# Import bike from uk to usa; are there import duties?



## Mud Pig (Aug 30, 2009)

Hello fellow mtbrs,
Anyone know if there are any taxes to pay if I purchase a bike online from the UK, and have it shipped here to the USA? Any experiences?


----------



## Slash5 (Nov 27, 2011)

Complete Bicycle has an import duty rate of 11% 
New Import Duty & Taxes Calculation | DutyCalculator


----------



## HitmenOnlyInc (Jul 20, 2012)

I ordered an On One Scandal from their UK website and not only was it less expensive than the posted price on the US site but I paid zero tax or duty of any kind. I also received it in 11 days. Not a complete bike, just a frame, so maybe the price I paid did not meet a threshold to be charged a duty. I don't know. 

Good Luck!


----------



## Wishful Tomcat (Mar 6, 2009)

Bought a complete bike on eBay and had it sent from the UK to USA, the duty was as listed above ~11%. The international shipping company, in my case FedEx, sent me a bill in the mail about a week after receiving the bike. If you want to avoid this try to get the seller to break the bike down (take wheels off, etc) and on the customs paperwork be sure declare it as bike parts. Be also aware that your state may impose a sales tax on the purchase, MD did so for me (another 6%) since the imported item was on a federal database. After paying all the taxes it would have been a whole lot easier to buy it from a U.S. seller...... lesson learned.


----------



## Mud Pig (Aug 30, 2009)

Trail6 said:


> Bought a complete bike on eBay and had it sent from the UK to USA, the duty was as listed above ~11%. The international shipping company, in my case FedEx, sent me a bill in the mail about a week after receiving the bike.
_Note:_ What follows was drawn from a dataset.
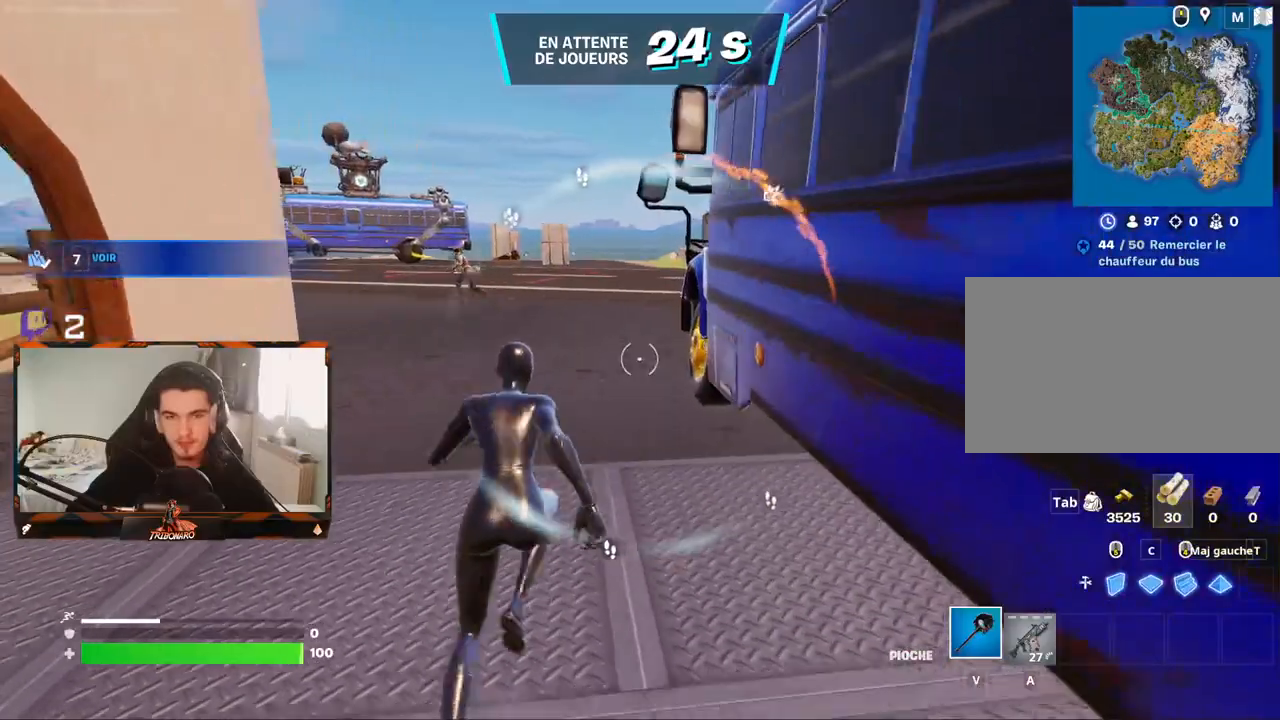
{"keys": ["x", "z"], "mouse": [], "mouse_move": "still", "events": [[434, "x", "down"]]}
If you want to avoid this try to get the seller to break the bike down (take wheels off, etc) and on the customs paperwork be sure declare it as bike parts. Be also aware that your state may impose a sales tax on the purchase, MD did so for me (another 6%) since the imported item was on a federal database. After paying all the taxes it would have been a whole lot easier to buy it from a U.S. seller...... lesson learned.


Wow! This is awesome! Thanks!


----------



## Mud Pig (Aug 30, 2009)

Trail6 said:


> Bought a complete bike on eBay and had it sent from the UK to USA, the duty was as listed above ~11%. The international shipping company, in my case FedEx, sent me a bill in the mail about a week after receiving the bike. If you want to avoid this try to get the seller to break the bike down (take wheels off, etc) and on the customs paperwork be sure declare it as bike parts. Be also aware that your state may impose a sales tax on the purchase, MD did so for me (another 6%) since the imported item was on a federal database. After paying all the taxes it would have been a whole lot easier to buy it from a U.S. seller...... lesson learned.


Yeah, you are right; I called up US customs today, it's 11% duty; locaelntaxes That I didn't know. Thanks for sharing!


----------



## Wishful Tomcat (Mar 6, 2009)

Glad that the info. was helpful.


----------